[Recorded data]:
────

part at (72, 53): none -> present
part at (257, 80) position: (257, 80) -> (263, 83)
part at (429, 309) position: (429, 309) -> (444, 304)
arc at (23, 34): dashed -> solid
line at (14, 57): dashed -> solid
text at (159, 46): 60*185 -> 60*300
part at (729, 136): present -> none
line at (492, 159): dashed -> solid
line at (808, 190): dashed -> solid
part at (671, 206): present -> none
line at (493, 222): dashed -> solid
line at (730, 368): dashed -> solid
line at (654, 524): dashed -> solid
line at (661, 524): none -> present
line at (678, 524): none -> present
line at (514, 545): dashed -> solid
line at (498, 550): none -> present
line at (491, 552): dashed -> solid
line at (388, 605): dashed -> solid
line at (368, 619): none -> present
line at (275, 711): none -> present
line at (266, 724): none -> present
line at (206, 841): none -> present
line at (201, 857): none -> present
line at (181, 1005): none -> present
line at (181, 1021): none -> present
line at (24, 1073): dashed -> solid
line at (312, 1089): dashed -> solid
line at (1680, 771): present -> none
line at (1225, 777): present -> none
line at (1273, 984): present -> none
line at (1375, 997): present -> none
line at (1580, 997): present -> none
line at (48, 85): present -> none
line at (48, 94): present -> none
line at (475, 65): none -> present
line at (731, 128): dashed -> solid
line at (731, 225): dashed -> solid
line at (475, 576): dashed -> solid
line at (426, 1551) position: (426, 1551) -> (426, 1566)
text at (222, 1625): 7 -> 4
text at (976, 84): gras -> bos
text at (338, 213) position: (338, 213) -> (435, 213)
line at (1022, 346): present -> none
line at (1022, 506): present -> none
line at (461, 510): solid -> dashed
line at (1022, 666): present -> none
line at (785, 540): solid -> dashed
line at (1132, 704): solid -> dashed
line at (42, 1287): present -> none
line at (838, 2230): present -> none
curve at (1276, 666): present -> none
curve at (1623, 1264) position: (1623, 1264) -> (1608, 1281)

────

[WHAT YOU WILL DO]: Update the items above, replacing every "dashed" with "broken" and leaving everything else as it is.

[ANSWER TO THE PROBLEM]:
part at (72, 53): none -> present
part at (257, 80) position: (257, 80) -> (263, 83)
part at (429, 309) position: (429, 309) -> (444, 304)
arc at (23, 34): broken -> solid
line at (14, 57): broken -> solid
text at (159, 46): 60*185 -> 60*300
part at (729, 136): present -> none
line at (492, 159): broken -> solid
line at (808, 190): broken -> solid
part at (671, 206): present -> none
line at (493, 222): broken -> solid
line at (730, 368): broken -> solid
line at (654, 524): broken -> solid
line at (661, 524): none -> present
line at (678, 524): none -> present
line at (514, 545): broken -> solid
line at (498, 550): none -> present
line at (491, 552): broken -> solid
line at (388, 605): broken -> solid
line at (368, 619): none -> present
line at (275, 711): none -> present
line at (266, 724): none -> present
line at (206, 841): none -> present
line at (201, 857): none -> present
line at (181, 1005): none -> present
line at (181, 1021): none -> present
line at (24, 1073): broken -> solid
line at (312, 1089): broken -> solid
line at (1680, 771): present -> none
line at (1225, 777): present -> none
line at (1273, 984): present -> none
line at (1375, 997): present -> none
line at (1580, 997): present -> none
line at (48, 85): present -> none
line at (48, 94): present -> none
line at (475, 65): none -> present
line at (731, 128): broken -> solid
line at (731, 225): broken -> solid
line at (475, 576): broken -> solid
line at (426, 1551) position: (426, 1551) -> (426, 1566)
text at (222, 1625): 7 -> 4
text at (976, 84): gras -> bos
text at (338, 213) position: (338, 213) -> (435, 213)
line at (1022, 346): present -> none
line at (1022, 506): present -> none
line at (461, 510): solid -> broken
line at (1022, 666): present -> none
line at (785, 540): solid -> broken
line at (1132, 704): solid -> broken
line at (42, 1287): present -> none
line at (838, 2230): present -> none
curve at (1276, 666): present -> none
curve at (1623, 1264) position: (1623, 1264) -> (1608, 1281)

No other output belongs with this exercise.